> [BRANO DI TESTO]
####################
In effetti ha senso indicare la parola dell’anno quando dicembre sta finendo: quella scelta è una diagnosi, non un auspicio o una raccomandazione. Si tratta di scegliere il sostantivo che rappresenta meglio lo stato d’animo che ha prevalso, oppure quello di cui si sente un gran bisogno, o il fenomeno che ha segnato più in profondità la vita recente del Paese. Il punto è che questa tradizione, comune agli istituti culturali di molte nazioni occidentali, finisce anche per indicare quanto in Europa le opinioni pubbliche vadano in ordine sparso, anche dal punto di vista lessicale e quindi emotivo: è rarissimo che una parola dell’anno italiana coincida con quella francese o spagnola.

Prendiamo il caso più recente: l’Istituto della Enciclopedia Italiana Treccani ha scelto “fiducia” come parola dell’anno del 2025, invitando a “a considerarla non solo un sentimento, ma una pratica quotidiana: un patrimonio condiviso che nutre il vivere insieme”. A fine 2024 era stata la volta di “rispetto”, una parola scelta “per la sua estrema attualità e rilevanza sociale”. È molto significativo - spiegavano Valeria Della Valle e Giuseppe Patota, condirettori del Vocabolario Treccani – che le espressioni della lingua italiana che contengono questa voce siano numerosissime: da avere rispetto per qualcuna, qualcuno o qualcosa a mancare di rispetto, da di tutto rispetto a col rispetto dovuto, via via fino alla formula “con tutto il rispetto”, purtroppo usata spesso impropriamente nella polemica politica come premessa di attacchi verbali aggressivi, offensivi e violenti, o all’espressione uomini di rispetto, tristemente nota per aver indicato gli affiliati alla mafia». Però quello stesso anno in Portogallo la casa editrice Porto Editora scelse “libertade”, mentre la tedesca Gesellschaft für deutsche Sprache indicò “Ampel-Aus”, vale a dire lo spegnimento del semaforo (il riferimento è alla fine dell’alleanza che sosteneva il cancelliere Olaf Scholz, detta “coalizione semaforo” perché costituita dai Verdi, dai socialdemocratici (rossi) e dai liberali (che hanno come colore di partito il giallo), mentre in Spagna fu l’attualità imposta dal mutamento climatico a imporre “Dana”. Che però più che una parola è un acronimo, dato che sta per “Depresión Aislada en Niveles Altos”, la Depressione Isolata ad Alti Livelli che in Spagna ha scatenato temporali violentissimi. Per gettare uno sguardo fuori dall’Ue, in Gran Bretagna il Collins English Dictionary quell’anno scelse “brat”. Vuol dire “monellaccio”, ragazzaccia”, ma ha una sfumatura quasi affettuosa. A giugno le aveva dato molta rilevanza la cantautrice Charli XCX, che l’aveva scelta come titolo del suo sesto album, lanciato a giugno. Ma per quanto la parola sia stata sicuramente popolare, non si è rivelata granché incisiva sul mercato politico: Charli XCX la usò per dare il suo endorsement alla vicepresidente Kamala Harris, che sfidava alle presidenziali Donald Trump. “kamala IS brat”, postò su X. Ma poi, come sappiamo, la monellaccia perse contro l’eterno bullo.
####################
> [BLOCCO DATI]

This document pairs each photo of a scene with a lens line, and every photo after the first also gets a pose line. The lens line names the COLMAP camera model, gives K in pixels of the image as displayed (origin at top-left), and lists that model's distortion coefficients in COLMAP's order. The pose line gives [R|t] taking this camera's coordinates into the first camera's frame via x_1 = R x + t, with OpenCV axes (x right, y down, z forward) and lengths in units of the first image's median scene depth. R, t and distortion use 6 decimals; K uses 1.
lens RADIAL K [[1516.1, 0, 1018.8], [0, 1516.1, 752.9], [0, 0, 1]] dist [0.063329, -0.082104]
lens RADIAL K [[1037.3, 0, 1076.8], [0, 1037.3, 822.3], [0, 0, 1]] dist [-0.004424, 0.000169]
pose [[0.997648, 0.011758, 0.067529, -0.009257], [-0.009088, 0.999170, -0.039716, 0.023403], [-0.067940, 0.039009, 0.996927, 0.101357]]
####################
> [COSA SI CHIEDE]
Rispondi in base al brano sulla parola dell'anno:
1. Quale parola ha scelto l'Istituto della Enciclopedia Italiana Treccani come parola dell'anno del 2025?
2. Quale parola scelse la casa editrice Porto Editora in Portogallo?
3. Per che cosa sta l'acronimo "Dana"?

> [RISPOSTA]
1. "Fiducia".
2. "Libertade".
3. "Depresión Aislada en Niveles Altos", cioè la Depressione Isolata ad Alti Livelli.